I am a full-time learner. Carry a notepad and pen in your pockets and it becomes impossible to forget anything. Add what you write down into your master notes in your computer when you get home. Its important to use the computer so that you can rearrange your notes into better configurations on the fly. For something you want to learn, say cooking, create a cooking category in your notes. Anything you pick up related to cooking goes in there, and as the notes grow more voluminous create sub-headings and whatnot. This is the basic idea, and over the years I have learned many complex skills using this method. Organize what you want to learn on e-paper.
posted by who else at 4:23 PM on February 24, 2007


Do you mean this in a general "how can I be smarter and exercise my brain" way? Or in a specific, tactical "How can I improve my Econ score" way?

From a tactical standpoint-- it is important to understand how you learn best. Do you learn best when you see things? When you have to write things? When you hear things? Are you a logical learner or free-form?

### SUPPLIED RECORDS
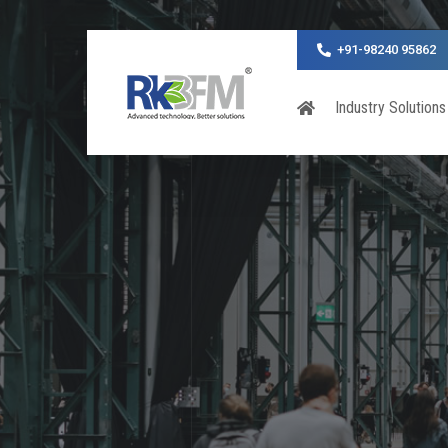
+91-98240 95862
Industry Solutions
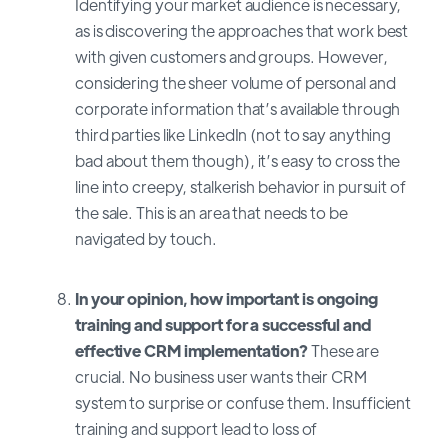
Identifying your market audience is necessary,
as is discovering the approaches that work best
with given customers and groups. However,
considering the sheer volume of personal and
corporate information that’s available through
third parties like LinkedIn (not to say anything
bad about them though), it’s easy to cross the
line into creepy, stalkerish behavior in pursuit of
the sale. This is an area that needs to be
navigated by touch.
In your opinion, how important is ongoing
training and support for a successful and
effective CRM implementation?
These are
crucial. No business user wants their CRM
system to surprise or confuse them. Insufficient
training and support lead to loss of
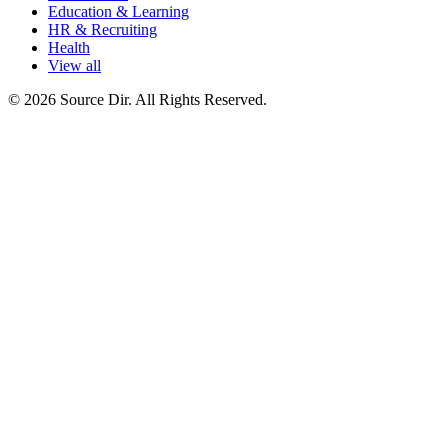
Education & Learning
HR & Recruiting
Health
View all
© 2026 Source Dir. All Rights Reserved.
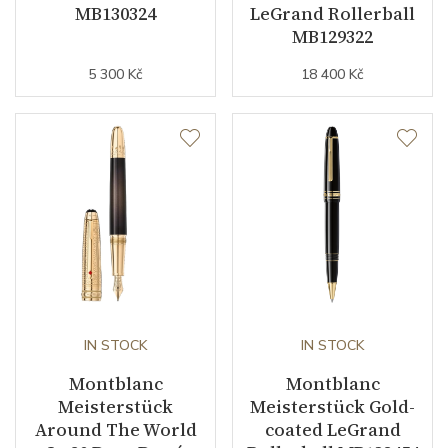
MB130324
LeGrand Rollerball
MB129322
5 300 Kč
18 400 Kč
IN STOCK
IN STOCK
Montblanc
Montblanc
Meisterstück
Meisterstück Gold-
Around The World
coated LeGrand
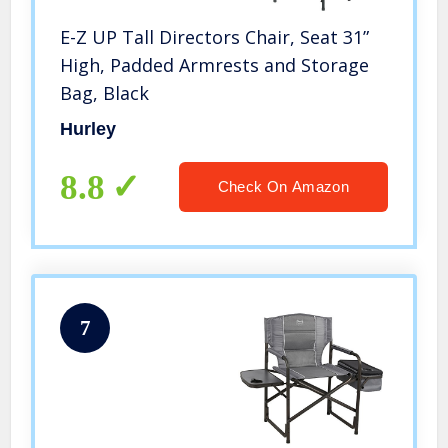
E-Z UP Tall Directors Chair, Seat 31”
High, Padded Armrests and Storage
Bag, Black
Hurley
8.8
Check On Amazon
7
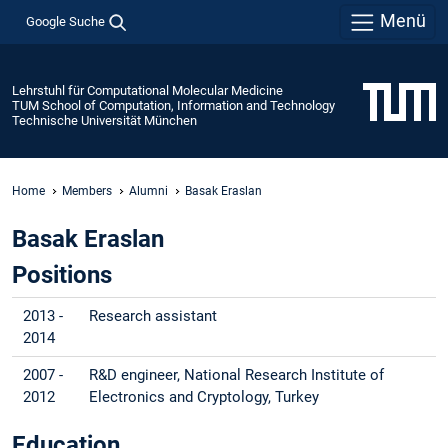
Menü
Google Suche
Lehrstuhl für Computational Molecular Medicine
TUM School of Computation, Information and Technology
Technische Universität München
Home
Members
Alumni
Basak Eraslan
Basak Eraslan
Positions
2013 -
Research assistant
2014
2007 -
R&D engineer, National Research Institute of
2012
Electronics and Cryptology, Turkey
Education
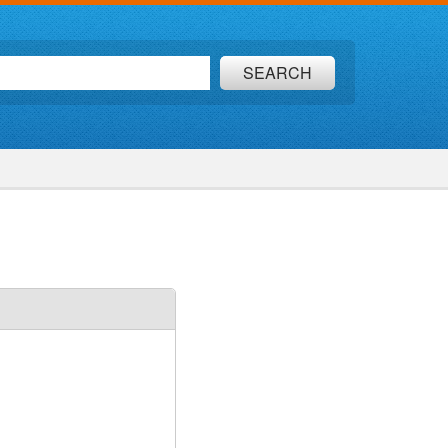
SEARCH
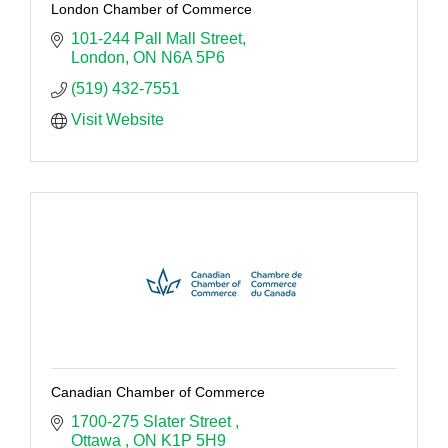
London Chamber of Commerce
101-244 Pall Mall Street
London
ON
N6A 5P6
(519) 432-7551
Visit Website
Canadian Chamber of Commerce
1700-275 Slater Street 
Ottawa 
ON
K1P 5H9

### REQUIREMENT
In the text about learning, turn the paragraph beginning "I am a full-time learner" into a short bulleted list that keeps its main facts.

### THE ANSWER
- Keep a notepad and pen in your pockets so you never forget anything.
- At home, add what you wrote to your master notes on the computer.
- Use the computer so you can rearrange your notes into better configurations as you go.
- For each thing you want to learn, such as cooking, create a category in your notes.
- Put everything you pick up on that subject into its category, and add sub-headings as the notes grow.
- The writer has used this method for years to learn many complex skills.